L’assimilation linguistique et ethnique, à l’époque du développement national, était devenue, de phénomène démographique et social, une question de portée essentiellement politique. La variété ethnique de la Transylvanie était une raison de plus, pour chacune des nationalités, de craindre pour leur effectif et donc de tenter de l’augmenter. On constate, plus d’un siècle après, que, chez les Saxons ou chez les Roumains, il n’y a pas eu d’assimilation importante. Même en Terre sicule, les Roumains ont augmenté en nombre absolu, bien qu’une partie de leur croissance fût probablement absorbée par l’assimilation aux Hongrois. On remarque même un certain avantage roumain en Küküllõ où, au tournant du siècle, les Roumains avaient atteint une majorité absolue, leur poids devenant prépondérant dans plusieurs comitats. Dans son ensemble, l’ethnie roumaine vivait dans de grands groupes fermés, elle pratiquait une autre religion et, dans sa structure sociale également, elle était différente des Saxons et des Hongrois, ce qui limitait bien entendu les possibilités d’assimilation.

La concentration dans les villes du développement capitaliste, le caractère hongrois des villes ou la forte proportion des Hongrois en milieu urbain, faisait que les contemporains considéraient celles-ci comme les «fourneaux de l’assimilation hongroise». 90% de la population de l’importante Kolozsvár ou de la petite Felvinc parlait hongrois, chiffre qui était de 80% à Dés, Torda ou Szászrégen.
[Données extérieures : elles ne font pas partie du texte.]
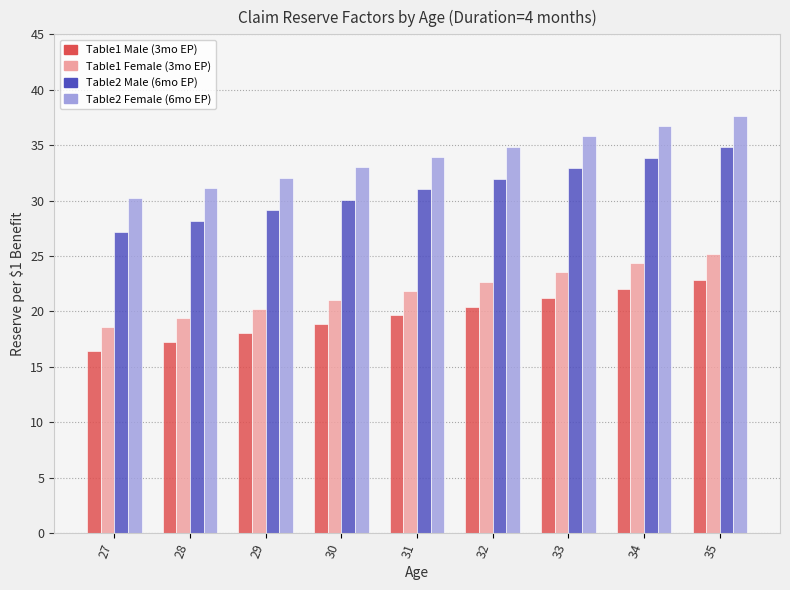

Which series has the largest total across all categories?

Table2 Female (6mo EP)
A Déva, vers 1890, la proportion des Hongrois était passé de 37,5% à 46,9%, à Gyulafehérvár de 35,3% à 42,6%. L’effet assimilateur des villes n’était cependant pas universel. Pendant la période examinée, la population hongroise de Nagyenyed diminua de 77,5% à 71%. L’assimilation ne touchait pratiquement pas les larges masses paysannes. Le caractère limité de l’autorité de l’Etat garantissait en quelque sorte que l’identité des différents groupes ne fût pas menacée. Les historiens évaluent entre 1850 et 1910, à un maximum possible de 100 000 personnes, le chiffre des «pertes» roumaines dues à l’assimilation dans toute la Hongrie.
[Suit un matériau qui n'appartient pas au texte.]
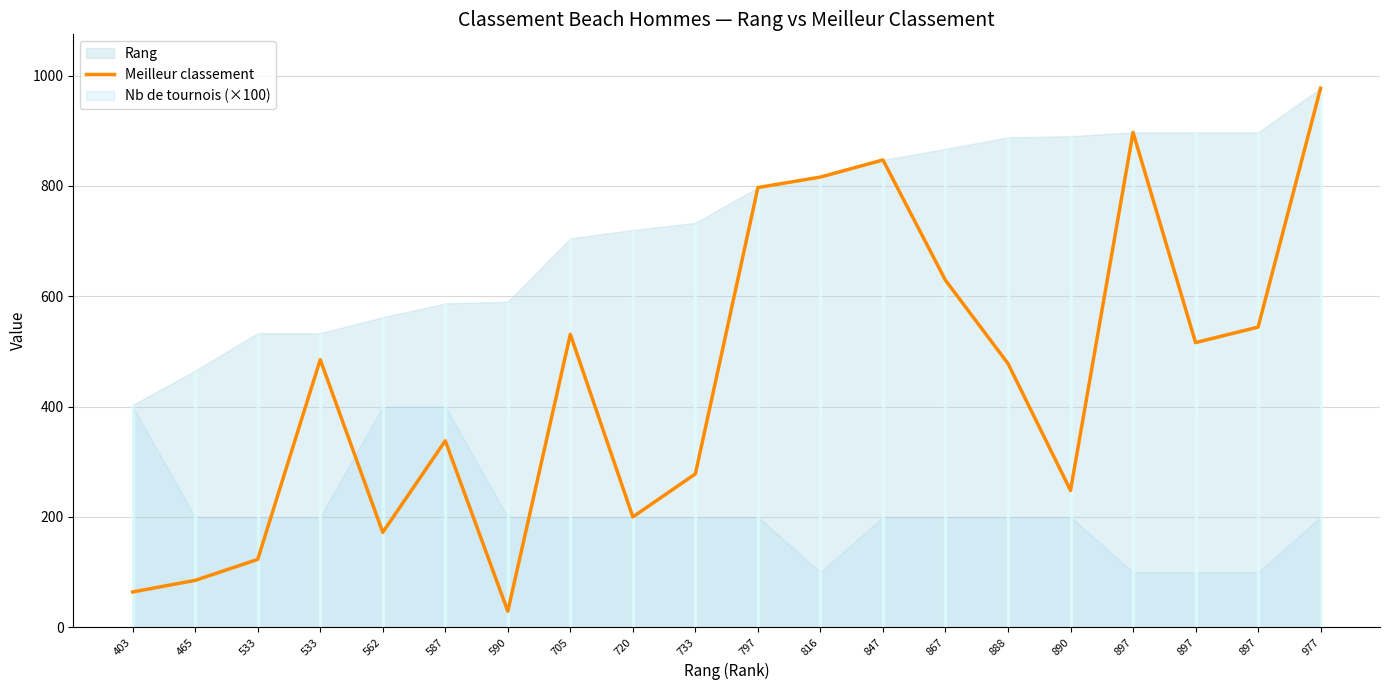

Which label corresponds to the largest value in the chart?

977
Le caractère plurinational de la Transylvanie historique en tant que réalité se maintenait dans tous les domaines de la vie et se traduisait clairement dans le fait que tout au long de la période du dualisme, qui dura un demi-siècle, la connaissance de la langue hongroise demeura toujours faible. Parmi les non-Hongrois, en 1880, seuls 109 190 personnes (7,57%) et en 1910 266 863 personnes (15,2%) disaient savoir parler le hongrois. Ces chiffres montrent bien la réalité d’une époque disparue: des millions de personnes pouvaient vivre leur vie de tous les jours sans avoir à apprendre la langue officielle de l’Etat.